Norman accordingly sat down in the very place John Meredith had once sat. The contrast was so ludicrous that Rosemary was afraid she would go off into a peal of hysterical laughter over it. Norman cast his hat aside, placed his huge, red hands on his knees, and looked up at her with his eyes a-twinkle.
“Come, girl, don’t be so stiff,” he said, ingratiatingly. When he liked he could be very ingratiating. “Let’s have a reasonable, sensible, friendly chat. There’s something I want to ask you. Ellen says she won’t, so it’s up to me to do it.”
Rosemary looked down at the spring, which seemed to have shrunk to the size of a dewdrop. Norman gazed at her in despair.
“Durn it all, you might help a fellow out a bit,” he burst forth.
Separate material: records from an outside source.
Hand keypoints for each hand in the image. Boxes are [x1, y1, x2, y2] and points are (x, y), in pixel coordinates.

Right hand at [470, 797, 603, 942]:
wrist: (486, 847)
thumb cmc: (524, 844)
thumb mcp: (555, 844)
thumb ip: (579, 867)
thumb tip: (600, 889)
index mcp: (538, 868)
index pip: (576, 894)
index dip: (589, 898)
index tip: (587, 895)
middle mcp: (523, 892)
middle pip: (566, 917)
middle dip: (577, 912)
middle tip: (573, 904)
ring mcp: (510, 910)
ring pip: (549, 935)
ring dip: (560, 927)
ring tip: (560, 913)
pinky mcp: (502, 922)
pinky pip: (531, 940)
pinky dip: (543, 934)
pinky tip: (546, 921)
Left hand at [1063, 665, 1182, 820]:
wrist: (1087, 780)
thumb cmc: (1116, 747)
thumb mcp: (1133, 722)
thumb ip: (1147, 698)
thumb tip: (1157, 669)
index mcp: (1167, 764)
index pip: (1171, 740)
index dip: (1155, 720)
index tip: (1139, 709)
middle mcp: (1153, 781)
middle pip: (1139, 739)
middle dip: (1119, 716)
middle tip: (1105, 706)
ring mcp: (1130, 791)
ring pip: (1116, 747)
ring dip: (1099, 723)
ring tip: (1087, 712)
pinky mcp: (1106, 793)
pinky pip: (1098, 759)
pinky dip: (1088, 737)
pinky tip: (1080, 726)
“What is it you want me to help you say?” asked Rosemary scornfully.
“You know as well as I do, girl. Don’t be putting on your tragedy airs. No wonder Ellen was scared to ask you. Look here, girl, Ellen and I want to marry each other. That’s plain English, isn’t it? Got that? And Ellen says she can’t unless you give her back some tom-fool promise she made. Come now, will you do it? Will you do it?”
“Yes,” said Rosemary.
Norman bounced up and seized her reluctant hand.
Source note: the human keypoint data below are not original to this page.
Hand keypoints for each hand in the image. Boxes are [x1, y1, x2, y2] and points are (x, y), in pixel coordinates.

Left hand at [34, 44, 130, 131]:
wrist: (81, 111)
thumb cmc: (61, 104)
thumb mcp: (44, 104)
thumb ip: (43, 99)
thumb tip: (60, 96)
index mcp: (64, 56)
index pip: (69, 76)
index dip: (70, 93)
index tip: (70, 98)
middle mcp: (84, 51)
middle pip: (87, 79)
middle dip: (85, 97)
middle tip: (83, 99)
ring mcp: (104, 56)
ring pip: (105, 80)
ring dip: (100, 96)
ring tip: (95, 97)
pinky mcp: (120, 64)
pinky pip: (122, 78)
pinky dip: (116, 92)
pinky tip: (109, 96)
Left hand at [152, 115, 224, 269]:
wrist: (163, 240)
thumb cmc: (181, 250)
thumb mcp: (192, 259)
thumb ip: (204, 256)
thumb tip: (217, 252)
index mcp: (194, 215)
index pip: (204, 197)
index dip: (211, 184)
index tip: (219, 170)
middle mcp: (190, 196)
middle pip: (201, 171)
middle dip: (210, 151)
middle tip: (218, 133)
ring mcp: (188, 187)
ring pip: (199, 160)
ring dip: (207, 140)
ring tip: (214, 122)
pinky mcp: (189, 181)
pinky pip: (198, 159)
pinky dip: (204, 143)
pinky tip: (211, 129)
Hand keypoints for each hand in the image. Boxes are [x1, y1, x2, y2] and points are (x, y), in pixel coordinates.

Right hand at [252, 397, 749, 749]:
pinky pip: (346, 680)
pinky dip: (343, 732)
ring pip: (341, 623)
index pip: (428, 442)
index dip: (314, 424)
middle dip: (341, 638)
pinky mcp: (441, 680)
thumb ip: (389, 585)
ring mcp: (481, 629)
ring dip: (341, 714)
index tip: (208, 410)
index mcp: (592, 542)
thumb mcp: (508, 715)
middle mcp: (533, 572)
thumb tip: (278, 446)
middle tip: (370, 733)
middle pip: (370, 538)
“Good! I knew you would—I told Ellen you would. I knew it would only take a minute. Now, girl, you go home and tell Ellen, and we’ll have a wedding in a fortnight and you’ll come and live with us. We shan’t leave you to roost on that hill-top like a lonely crow—don’t you worry. I know you hate me, but, Lord, it’ll be great fun living with some one that hates me. Life’ll have some spice in it after this. Ellen will roast me and you’ll freeze me. I won’t have a dull moment.”